株式会社ニップン(東京都千代田区)は、家庭用冷凍食品「オーマイ Big」シリーズの新商品10種を3月2日から全国で発売する。物価高や米価の上昇による節約志向の広がりと、個食化の進展を背景に、冷凍パスタ市場が拡大している。中でも手頃な価格で満腹感を得られる大盛り冷凍パスタの需要が高まりを見せる中、長年支持を得てきたシリーズを刷新する。
同社は、トレー入り大盛りパスタとして量だけでなく味の満足度にも重点を置いてきた。今回、定番商品の「ナポリタン」「ボロネーゼ」を味わいを改良して再登場させるほか、「たまごとにんにくペペロンチーノ」を新たに加える。さらに全品のパッケージデザインを一新し、“旨さやみつき!”のコンセプトを強調した売場展開を進める。家庭用冷凍食品事業の主力ラインのひとつと位置づける。
大盛り冷凍パスタ市場が前年超の伸長
2025年度の大盛り冷凍パスタ市場は前年比112%で推移し、同年10~12月期の販売数量は前年同期比で約120%に達した。インテージSCIのデータに基づくもので、301g以上を大盛りとして集計した結果だ。冷凍パスタ全体でも伸びが続いており、個食タイプへの需要が明確化している。

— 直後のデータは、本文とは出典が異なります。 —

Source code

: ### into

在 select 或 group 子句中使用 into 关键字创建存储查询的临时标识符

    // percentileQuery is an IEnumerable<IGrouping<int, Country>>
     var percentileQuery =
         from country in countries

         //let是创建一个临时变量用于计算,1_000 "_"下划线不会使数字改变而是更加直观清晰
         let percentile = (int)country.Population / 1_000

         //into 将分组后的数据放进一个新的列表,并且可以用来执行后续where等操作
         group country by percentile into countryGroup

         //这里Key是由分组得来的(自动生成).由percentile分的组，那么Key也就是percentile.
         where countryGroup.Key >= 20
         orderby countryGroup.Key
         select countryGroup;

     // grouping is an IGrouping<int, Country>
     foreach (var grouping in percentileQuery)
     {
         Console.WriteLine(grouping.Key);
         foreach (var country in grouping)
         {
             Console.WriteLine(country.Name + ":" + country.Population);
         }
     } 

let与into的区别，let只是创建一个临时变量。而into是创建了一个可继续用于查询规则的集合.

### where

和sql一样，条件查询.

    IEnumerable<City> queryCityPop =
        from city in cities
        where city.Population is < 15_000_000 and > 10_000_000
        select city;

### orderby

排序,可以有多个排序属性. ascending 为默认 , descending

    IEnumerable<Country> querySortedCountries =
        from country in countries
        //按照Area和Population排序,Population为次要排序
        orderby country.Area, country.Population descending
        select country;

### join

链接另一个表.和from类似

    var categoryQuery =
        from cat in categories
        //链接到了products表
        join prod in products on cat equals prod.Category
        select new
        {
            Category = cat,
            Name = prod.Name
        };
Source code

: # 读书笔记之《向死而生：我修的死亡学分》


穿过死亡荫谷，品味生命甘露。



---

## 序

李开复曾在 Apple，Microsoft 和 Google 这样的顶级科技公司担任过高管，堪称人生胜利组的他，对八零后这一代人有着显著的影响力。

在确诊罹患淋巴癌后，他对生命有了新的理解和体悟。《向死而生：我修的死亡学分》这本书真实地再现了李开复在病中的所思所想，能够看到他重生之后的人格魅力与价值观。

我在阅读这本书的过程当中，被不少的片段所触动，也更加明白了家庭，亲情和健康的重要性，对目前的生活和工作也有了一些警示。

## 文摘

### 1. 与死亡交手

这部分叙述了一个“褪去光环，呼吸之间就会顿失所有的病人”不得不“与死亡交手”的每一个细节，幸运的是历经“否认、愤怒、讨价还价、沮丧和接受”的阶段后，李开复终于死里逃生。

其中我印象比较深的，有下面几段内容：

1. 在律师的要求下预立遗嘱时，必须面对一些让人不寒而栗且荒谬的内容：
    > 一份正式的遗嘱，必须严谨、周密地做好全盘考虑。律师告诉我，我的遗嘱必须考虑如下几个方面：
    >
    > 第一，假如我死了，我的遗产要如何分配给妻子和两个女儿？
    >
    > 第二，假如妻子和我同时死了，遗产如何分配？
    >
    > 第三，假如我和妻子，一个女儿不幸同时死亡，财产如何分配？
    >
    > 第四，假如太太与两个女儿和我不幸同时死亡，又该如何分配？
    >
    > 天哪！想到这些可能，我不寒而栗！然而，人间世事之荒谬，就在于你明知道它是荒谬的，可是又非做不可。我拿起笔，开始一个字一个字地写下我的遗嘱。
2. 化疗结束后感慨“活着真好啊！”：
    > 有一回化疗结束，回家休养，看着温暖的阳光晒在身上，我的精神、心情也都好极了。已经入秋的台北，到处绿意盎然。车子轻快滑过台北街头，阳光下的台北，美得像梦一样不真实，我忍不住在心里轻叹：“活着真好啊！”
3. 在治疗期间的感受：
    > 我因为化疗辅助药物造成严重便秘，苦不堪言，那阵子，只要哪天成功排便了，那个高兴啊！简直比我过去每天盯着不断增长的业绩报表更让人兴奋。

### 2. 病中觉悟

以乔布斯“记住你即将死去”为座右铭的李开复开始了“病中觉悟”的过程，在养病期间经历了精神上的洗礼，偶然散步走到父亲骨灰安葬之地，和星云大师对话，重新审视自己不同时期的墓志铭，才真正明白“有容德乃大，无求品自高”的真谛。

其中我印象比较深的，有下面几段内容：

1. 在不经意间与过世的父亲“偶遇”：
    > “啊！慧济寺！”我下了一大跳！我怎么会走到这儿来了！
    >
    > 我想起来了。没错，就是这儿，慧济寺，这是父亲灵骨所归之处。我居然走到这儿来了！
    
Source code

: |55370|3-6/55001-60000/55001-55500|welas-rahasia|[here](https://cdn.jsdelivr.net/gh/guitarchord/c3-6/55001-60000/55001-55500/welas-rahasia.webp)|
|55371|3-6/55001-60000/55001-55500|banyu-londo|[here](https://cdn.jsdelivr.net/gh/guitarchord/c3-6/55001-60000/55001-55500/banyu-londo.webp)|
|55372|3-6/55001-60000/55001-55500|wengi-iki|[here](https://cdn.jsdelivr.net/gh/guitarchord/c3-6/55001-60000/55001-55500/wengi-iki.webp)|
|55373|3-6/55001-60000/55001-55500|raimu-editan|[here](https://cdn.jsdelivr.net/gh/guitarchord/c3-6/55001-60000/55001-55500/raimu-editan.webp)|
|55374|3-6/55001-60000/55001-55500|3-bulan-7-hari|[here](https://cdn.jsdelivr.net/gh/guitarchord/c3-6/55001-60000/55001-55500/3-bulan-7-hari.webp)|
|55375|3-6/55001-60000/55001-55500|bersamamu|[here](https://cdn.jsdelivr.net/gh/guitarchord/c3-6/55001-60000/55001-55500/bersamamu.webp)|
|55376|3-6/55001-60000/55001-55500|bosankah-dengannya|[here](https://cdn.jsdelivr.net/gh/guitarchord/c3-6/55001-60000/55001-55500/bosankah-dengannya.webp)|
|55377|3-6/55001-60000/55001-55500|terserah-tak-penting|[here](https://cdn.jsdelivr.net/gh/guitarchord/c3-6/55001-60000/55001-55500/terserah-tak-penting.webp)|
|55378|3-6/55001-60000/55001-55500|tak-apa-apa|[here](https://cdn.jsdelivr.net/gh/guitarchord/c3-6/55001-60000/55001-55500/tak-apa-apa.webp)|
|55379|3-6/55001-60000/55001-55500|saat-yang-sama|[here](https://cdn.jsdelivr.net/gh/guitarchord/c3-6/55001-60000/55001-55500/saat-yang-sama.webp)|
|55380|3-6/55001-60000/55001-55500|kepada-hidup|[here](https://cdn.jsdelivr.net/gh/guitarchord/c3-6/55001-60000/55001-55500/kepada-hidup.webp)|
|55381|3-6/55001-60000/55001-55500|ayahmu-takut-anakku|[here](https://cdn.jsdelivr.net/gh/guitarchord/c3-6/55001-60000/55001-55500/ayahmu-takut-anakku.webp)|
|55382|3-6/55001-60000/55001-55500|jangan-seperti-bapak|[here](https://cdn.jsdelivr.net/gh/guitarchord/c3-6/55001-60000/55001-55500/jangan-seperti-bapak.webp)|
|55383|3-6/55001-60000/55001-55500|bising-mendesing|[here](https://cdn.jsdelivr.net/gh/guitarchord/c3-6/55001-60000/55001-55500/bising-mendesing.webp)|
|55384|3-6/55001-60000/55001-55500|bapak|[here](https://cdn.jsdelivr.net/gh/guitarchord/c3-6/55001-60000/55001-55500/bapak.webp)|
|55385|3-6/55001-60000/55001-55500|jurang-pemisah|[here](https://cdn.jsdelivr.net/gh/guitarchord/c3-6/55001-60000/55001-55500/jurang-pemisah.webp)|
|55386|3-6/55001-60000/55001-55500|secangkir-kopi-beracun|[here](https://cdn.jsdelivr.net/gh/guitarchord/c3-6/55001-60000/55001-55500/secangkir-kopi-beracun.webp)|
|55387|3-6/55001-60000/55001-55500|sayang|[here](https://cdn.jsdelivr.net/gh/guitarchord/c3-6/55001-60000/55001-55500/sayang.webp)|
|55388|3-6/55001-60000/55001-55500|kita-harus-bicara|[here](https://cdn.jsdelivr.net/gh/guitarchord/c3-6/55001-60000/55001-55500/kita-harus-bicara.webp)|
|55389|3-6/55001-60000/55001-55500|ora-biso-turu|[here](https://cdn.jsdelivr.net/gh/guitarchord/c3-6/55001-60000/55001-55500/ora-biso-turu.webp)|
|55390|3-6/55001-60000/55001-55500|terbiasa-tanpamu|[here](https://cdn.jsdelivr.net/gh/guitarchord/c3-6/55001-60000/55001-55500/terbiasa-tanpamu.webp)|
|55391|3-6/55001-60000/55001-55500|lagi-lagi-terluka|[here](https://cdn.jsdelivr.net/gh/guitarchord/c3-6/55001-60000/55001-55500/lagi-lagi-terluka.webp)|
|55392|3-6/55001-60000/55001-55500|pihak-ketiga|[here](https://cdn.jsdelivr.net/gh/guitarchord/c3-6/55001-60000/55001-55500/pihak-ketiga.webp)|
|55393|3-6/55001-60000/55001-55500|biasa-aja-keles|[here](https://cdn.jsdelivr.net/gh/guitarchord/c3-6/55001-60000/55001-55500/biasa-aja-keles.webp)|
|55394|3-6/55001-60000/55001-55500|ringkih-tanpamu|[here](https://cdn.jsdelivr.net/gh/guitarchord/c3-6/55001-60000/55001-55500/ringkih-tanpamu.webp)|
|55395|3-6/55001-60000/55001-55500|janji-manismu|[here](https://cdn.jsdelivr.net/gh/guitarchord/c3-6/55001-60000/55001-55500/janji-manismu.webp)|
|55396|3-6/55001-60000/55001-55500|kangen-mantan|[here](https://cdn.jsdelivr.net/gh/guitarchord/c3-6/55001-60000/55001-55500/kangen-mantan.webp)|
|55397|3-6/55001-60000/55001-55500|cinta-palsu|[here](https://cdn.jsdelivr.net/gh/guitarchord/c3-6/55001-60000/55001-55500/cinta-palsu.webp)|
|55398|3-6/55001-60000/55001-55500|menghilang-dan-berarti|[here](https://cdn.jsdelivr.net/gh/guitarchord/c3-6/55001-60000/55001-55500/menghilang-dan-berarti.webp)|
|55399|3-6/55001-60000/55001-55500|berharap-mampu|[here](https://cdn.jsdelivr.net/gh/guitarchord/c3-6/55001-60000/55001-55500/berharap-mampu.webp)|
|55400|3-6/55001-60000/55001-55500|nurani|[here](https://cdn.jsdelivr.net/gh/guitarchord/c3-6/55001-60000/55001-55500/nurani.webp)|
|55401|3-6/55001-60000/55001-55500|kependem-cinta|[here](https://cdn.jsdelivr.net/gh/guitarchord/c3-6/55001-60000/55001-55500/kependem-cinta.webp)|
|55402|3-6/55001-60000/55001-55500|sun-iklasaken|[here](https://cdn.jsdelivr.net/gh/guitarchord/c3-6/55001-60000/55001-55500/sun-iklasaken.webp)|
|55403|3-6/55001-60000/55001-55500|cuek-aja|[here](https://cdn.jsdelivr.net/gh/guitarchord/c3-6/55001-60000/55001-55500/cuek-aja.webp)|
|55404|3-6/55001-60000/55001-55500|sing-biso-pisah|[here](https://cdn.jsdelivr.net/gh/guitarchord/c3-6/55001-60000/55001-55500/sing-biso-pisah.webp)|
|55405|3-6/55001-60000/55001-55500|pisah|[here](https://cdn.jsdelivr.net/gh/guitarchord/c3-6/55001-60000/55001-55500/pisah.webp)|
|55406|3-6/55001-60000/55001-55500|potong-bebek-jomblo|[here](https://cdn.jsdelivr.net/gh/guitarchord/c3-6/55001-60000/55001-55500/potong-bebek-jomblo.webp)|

ニップンの「オーマイ Big」シリーズは380g前後のボリューム設定を特徴とし、トレー入りで調理や後片付けの簡便化にも対応している。今回の刷新でシリーズの販路を全国小売店に広げ、販売量の継続増加を目指す。
家庭用冷凍食品事業の刷新を継続
ニップンは1896年の創立から製粉事業を基盤とし、パスタや冷凍食品などの食品事業を国内外で展開してきた。冷凍食品分野では、「オーマイ」ブランドを中心に家庭用から業務用まで幅広く製品を供給している。竜ヶ崎や名古屋、加古川などに生産拠点を持ち、2026年度には愛知県知多市に新工場を稼働させる予定が示されている。
背景には、節約志向の高まりに加え、多様なライフスタイルに合わせた個食型冷凍パスタの需要拡大がある。同社では、こうした市場動向に対応し、シリーズの味やデザインを段階的に改良して販売力を強化してきた。
今回のリニューアルは、評価を得てきた既存の味を維持しながら「やみつき感と濃厚感」にこだわった改良を重ねた点が特徴とされる。新商品の開発では従来の枠を超え、香味の組み合わせや新フレーバーを検討したという。全国小売店舗を通じて順次展開を行い、冷凍食品売場の活性化を狙う構えだ。
シリーズ刷新が「オーマイ Big」ブランドの拡充にどうつながるかが注目点となる。ニップンは今回の動きを、家庭用冷凍食品分野での需要拡大に即した製品展開の一環として位置づけている。